Setting up Fuseki

Getting Apache Fuseki up and running with minimal configuration
published: (updated: )
by Harshvardhan J. Pandit
is part of: Semantic Web
database ontologies semantic-web triple-store

Apache Jena is an amazing (Java) framework for working with semantic web ontologies. Fuseki is a SPARQL end-point which is super-easy to set up and use, and TDB is the native triple-store that is already configured into Fuseki and just needs to be enabled. If the purpose of setting up a SPARQL end-point or triple-store is mostly dev and doesn't need to be production grade, Fuseki+TDB is the best way to experiment.

Installing Fuseki

The download for the Jena framework lists the Fuseki downloads under Apache Jena Fuseki, and has two downloads, one of which is a .tar.gz while the other is a .zip. Fuseki needs Java-8 to be installed, so if you don't have that, you can install it with-

sudo apt-get install openjdk-8-jre openjdk-8-jdk

-and you might need to add some repositories (or PPA) to get the OpenJDK into apt. Most online resources detail installing the official version of Java, provided by Oracle, though I would prefer to use OpenJDK rather than get it from Oracle.

To download fuseki-files directly to the server, you can use curl like so-

# this will download the file into the current directory
# link copied from fuseki download page
curl -o fuseki.zip http://www-us.apache.org/dist/jena/binaries/apache-jena-3.4.0.zip

Then unzip the file with

unzip fuseki.zip

Or if you don't have unzip installed, you can use java's packaging tool like-

jar -xf fuseki.zip

If you downloaded the .tar.gz version, use

tar -xvf fuseki.tar.gz

Configurations

The fuseki configurations are in the file run/config.ttl which is in the Turtle format. That's some nice dogfooding right there, a RDF triple-store and SPARQL endpoint configured using RDF itself. The other bits of configurations are in the folder run/configurations/ and are populated by Fuseki if you add in a service, or can have manually added services as well.

The configuration file documentation specifies the various parameters and options that can be entered into the file. There are two types of entries - services and datasets, with services providing a common endpoint for various datasets and configurations.

Service

A service can be declared as (example from official docs) -

<#service1> rdf:type fuseki:Service ;
    fuseki:name                       "ds" ;       # http://host:port/ds
    fuseki:serviceQuery               "sparql" ;   # SPARQL query service
    fuseki:serviceQuery               "query" ;    # SPARQL query service (alt name)
    fuseki:serviceUpdate              "update" ;   # SPARQL update service
    fuseki:serviceUpload              "upload" ;   # Non-SPARQL upload service
    fuseki:serviceReadWriteGraphStore "data" ;     # SPARQL Graph store protocol (read and write)
    # A separate read-only graph store endpoint:
    fuseki:serviceReadGraphStore      "get" ;      # SPARQL Graph store protocol (read only)
    fuseki:dataset                   <#dataset> ;
    .

which declares that the service has a SPARQL endpoint, with update and upload features, and serves the dataset defined by #dataset.

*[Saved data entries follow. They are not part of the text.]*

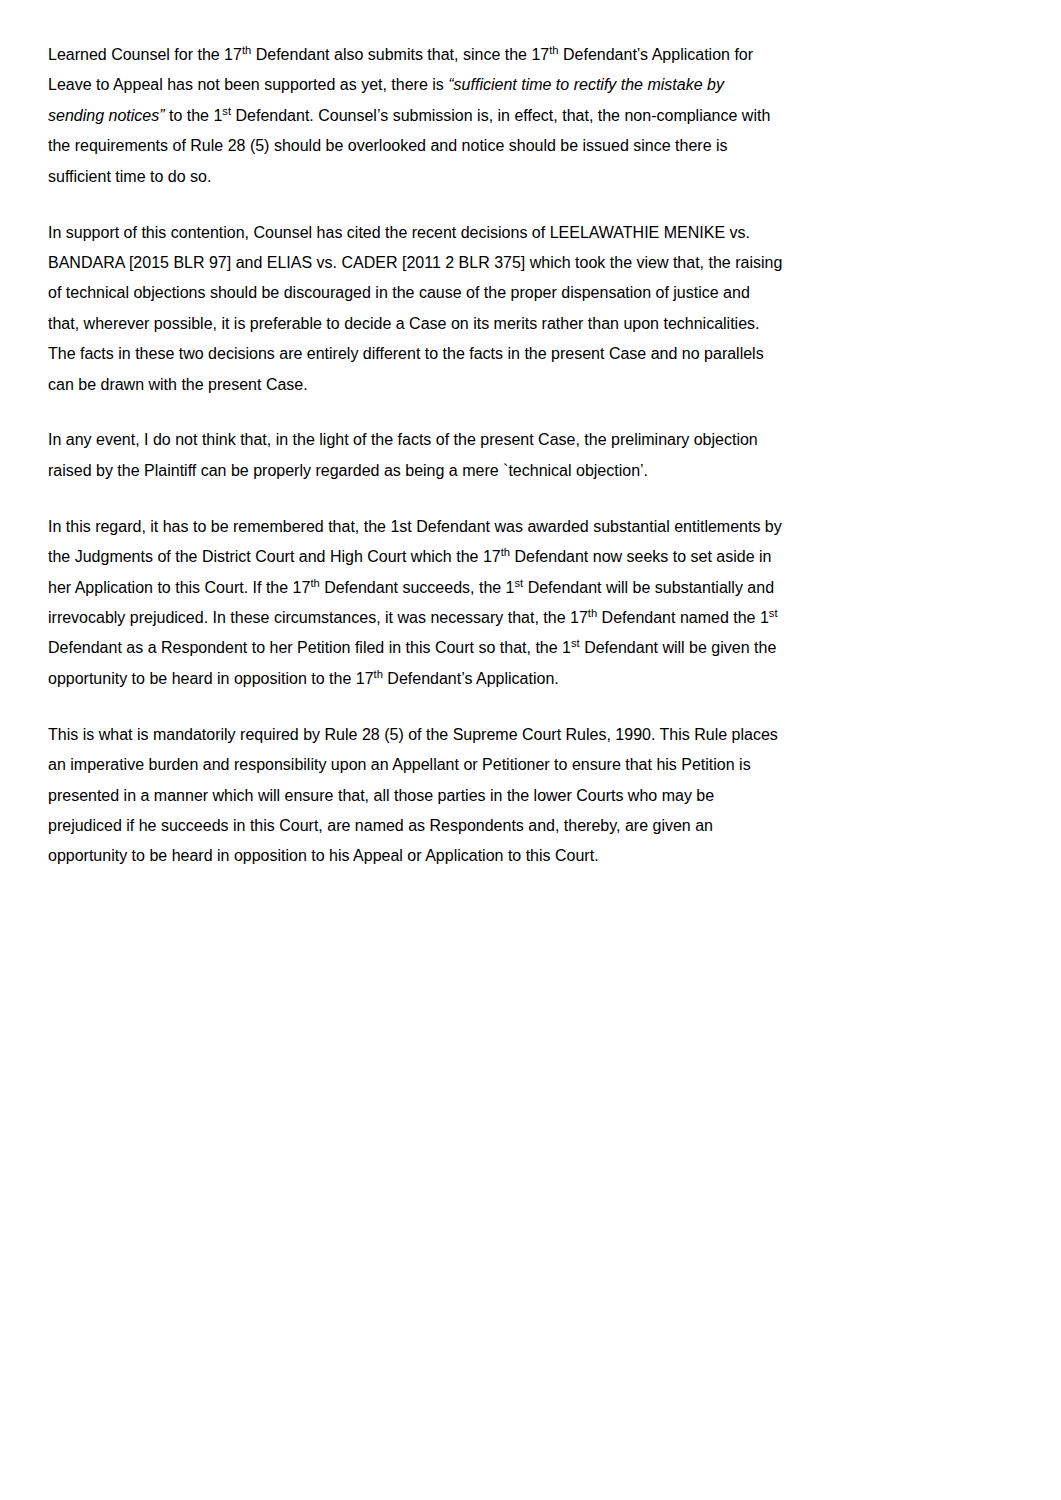Learned Counsel for the 17th Defendant also submits that, since the 17th Defendant’s Application for Leave to Appeal has not been supported as yet, there is “sufficient time to rectify the mistake by sending notices” to the 1st Defendant. Counsel’s submission is, in effect, that, the non-compliance with the requirements of Rule 28 (5) should be overlooked and notice should be issued since there is sufficient time to do so.
In support of this contention, Counsel has cited the recent decisions of LEELAWATHIE MENIKE vs. BANDARA [2015 BLR 97] and ELIAS vs. CADER [2011 2 BLR 375] which took the view that, the raising of technical objections should be discouraged in the cause of the proper dispensation of justice and that, wherever possible, it is preferable to decide a Case on its merits rather than upon technicalities. The facts in these two decisions are entirely different to the facts in the present Case and no parallels can be drawn with the present Case.
In any event, I do not think that, in the light of the facts of the present Case, the preliminary objection raised by the Plaintiff can be properly regarded as being a mere `technical objection’.
In this regard, it has to be remembered that, the 1st Defendant was awarded substantial entitlements by the Judgments of the District Court and High Court which the 17th Defendant now seeks to set aside in her Application to this Court. If the 17th Defendant succeeds, the 1st Defendant will be substantially and irrevocably prejudiced. In these circumstances, it was necessary that, the 17th Defendant named the 1st Defendant as a Respondent to her Petition filed in this Court so that, the 1st Defendant will be given the opportunity to be heard in opposition to the 17th Defendant’s Application.
This is what is mandatorily required by Rule 28 (5) of the Supreme Court Rules, 1990. This Rule places an imperative burden and responsibility upon an Appellant or Petitioner to ensure that his Petition is presented in a manner which will ensure that, all those parties in the lower Courts who may be prejudiced if he succeeds in this Court, are named as Respondents and, thereby, are given an opportunity to be heard in opposition to his Appeal or Application to this Court.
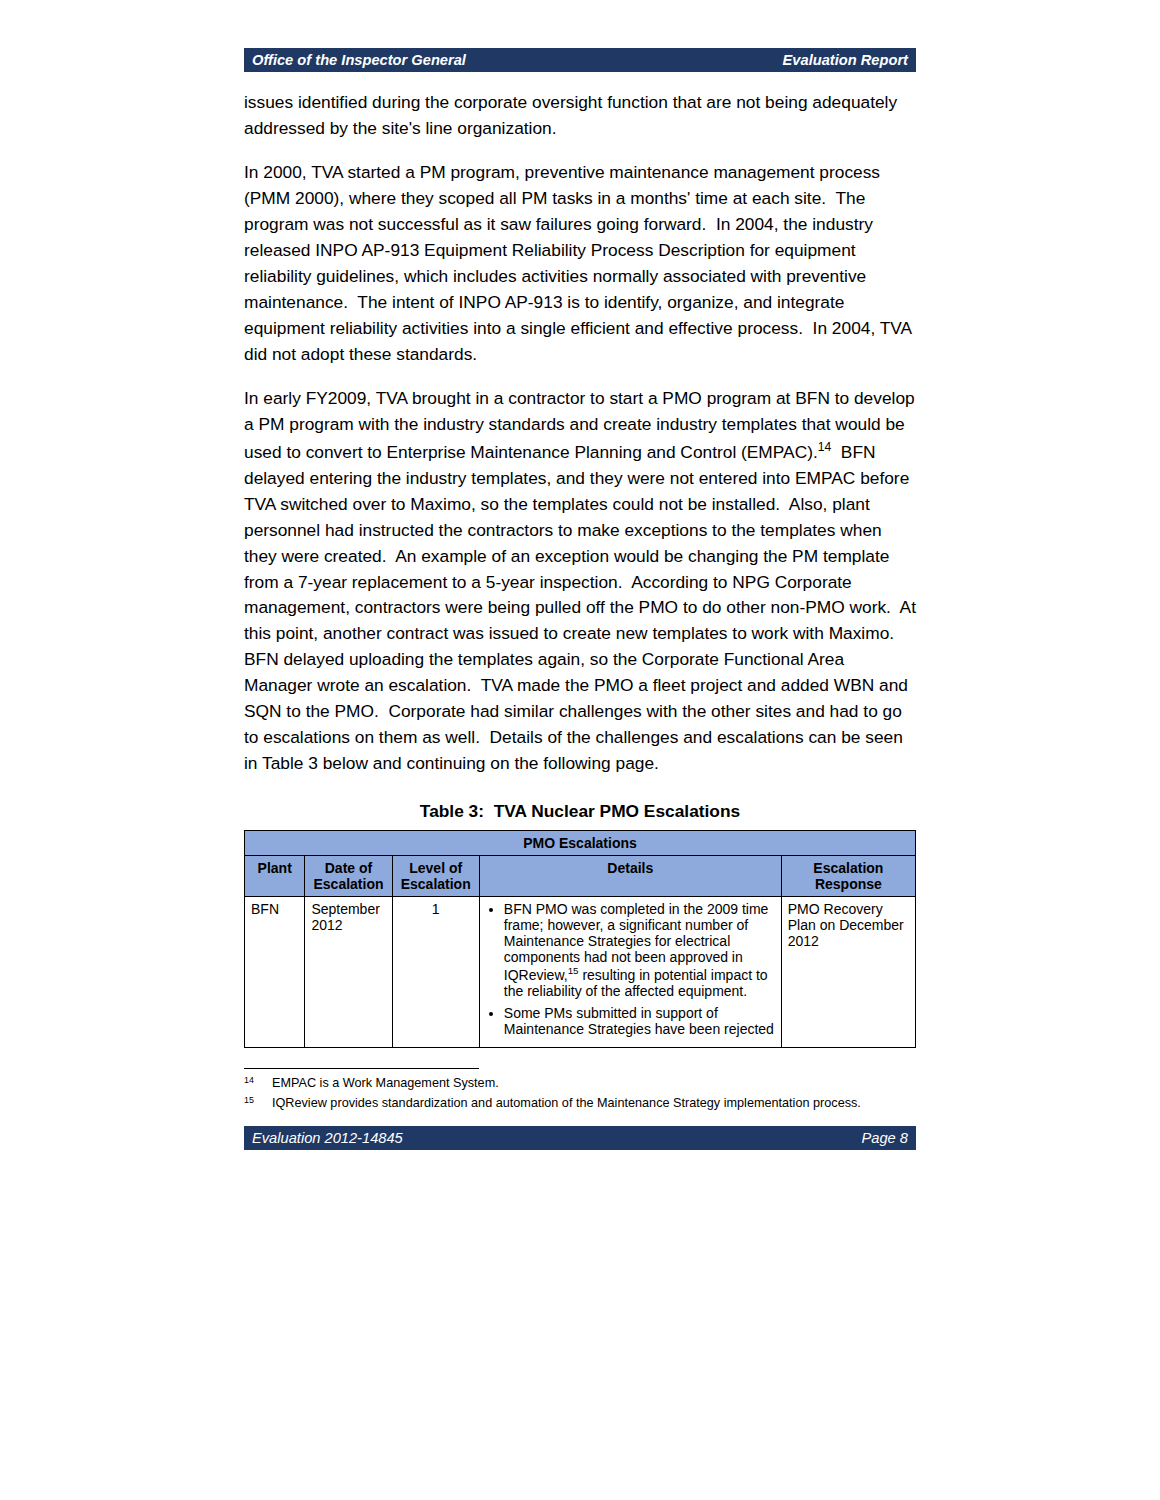Office of the Inspector General Evaluation Report
issues identified during the corporate oversight function that are not being adequately addressed by the site's line organization.
In 2000, TVA started a PM program, preventive maintenance management process (PMM 2000), where they scoped all PM tasks in a months' time at each site. The program was not successful as it saw failures going forward. In 2004, the industry released INPO AP-913 Equipment Reliability Process Description for equipment reliability guidelines, which includes activities normally associated with preventive maintenance. The intent of INPO AP-913 is to identify, organize, and integrate equipment reliability activities into a single efficient and effective process. In 2004, TVA did not adopt these standards.
In early FY2009, TVA brought in a contractor to start a PMO program at BFN to develop a PM program with the industry standards and create industry templates that would be used to convert to Enterprise Maintenance Planning and Control (EMPAC).14 BFN delayed entering the industry templates, and they were not entered into EMPAC before TVA switched over to Maximo, so the templates could not be installed. Also, plant personnel had instructed the contractors to make exceptions to the templates when they were created. An example of an exception would be changing the PM template from a 7-year replacement to a 5-year inspection. According to NPG Corporate management, contractors were being pulled off the PMO to do other non-PMO work. At this point, another contract was issued to create new templates to work with Maximo. BFN delayed uploading the templates again, so the Corporate Functional Area Manager wrote an escalation. TVA made the PMO a fleet project and added WBN and SQN to the PMO. Corporate had similar challenges with the other sites and had to go to escalations on them as well. Details of the challenges and escalations can be seen in Table 3 below and continuing on the following page.
Table 3: TVA Nuclear PMO Escalations
| PMO Escalations |
| --- |
| Plant | Date of Escalation | Level of Escalation | Details | Escalation Response |
| BFN | September 2012 | 1 | BFN PMO was completed in the 2009 time frame; however, a significant number of Maintenance Strategies for electrical components had not been approved in IQReview, 15 resulting in potential impact to the reliability of the affected equipment. Some PMs submitted in support of Maintenance Strategies have been rejected | PMO Recovery Plan on December 2012 |
14 EMPAC is a Work Management System.
15 IQReview provides standardization and automation of the Maintenance Strategy implementation process.
Evaluation 2012-14845 Page 8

As there is no special configuration, the dataset is 'stored' in memory.

Dataset

For storing the database using TDB, define the dataset config as (from official docs) -

<#dataset> rdf:type      tdb:DatasetTDB ;
    tdb:location "DB" ; # <----- THIS LINE -->
    # Query timeout on this dataset (1s, 1000 milliseconds)
    ja:context [ ja:cxtName "arq:queryTimeout" ;  ja:cxtValue "1000" ] ;
    # Make the default graph be the union of all named graphs.
    ## tdb:unionDefaultGraph true ;
     .

this creates (if not present) a folder called DB and stores all the data files in it. This folder is portable, so you can move the folder around, take backups, etc.

Exposing SPARQL end-point using Nginx

There are several more options on the official documentation which are highly encouraged to be read. I'll detail a use-case for setting up the server on localhost, exposing it using Nginx and serving an RDF dataset persisted by TDB.

Setting up Fuseki as a system service

Setting up fuseki as a system service allows the service to be managed using the system utils (service or systemd). There are official docs detailing this, or alternatively, this can be done by creating a file in /etc/systemd/system with the name fuseki.service with the contents -

[Unit]
Description=Fuseki server for SPARQL endpoint
After=network.target

[Service]
User=<user>
Group=<usergroup>
WorkingDirectory=<location of fuseki jar>
ExecStart=/usr/bin/java -jar fuseki-server.jar <options>

[Install]
WantedBy=multi-user.target

Security

The one thing about fuseki is that it offers no security or access control by itself. Instead, Apache Shiro is used to provide a limited amount of security. Shiro allows for setting username/password for access to the fuseki server instance running, so that without the credentials, one cannot access the datasets.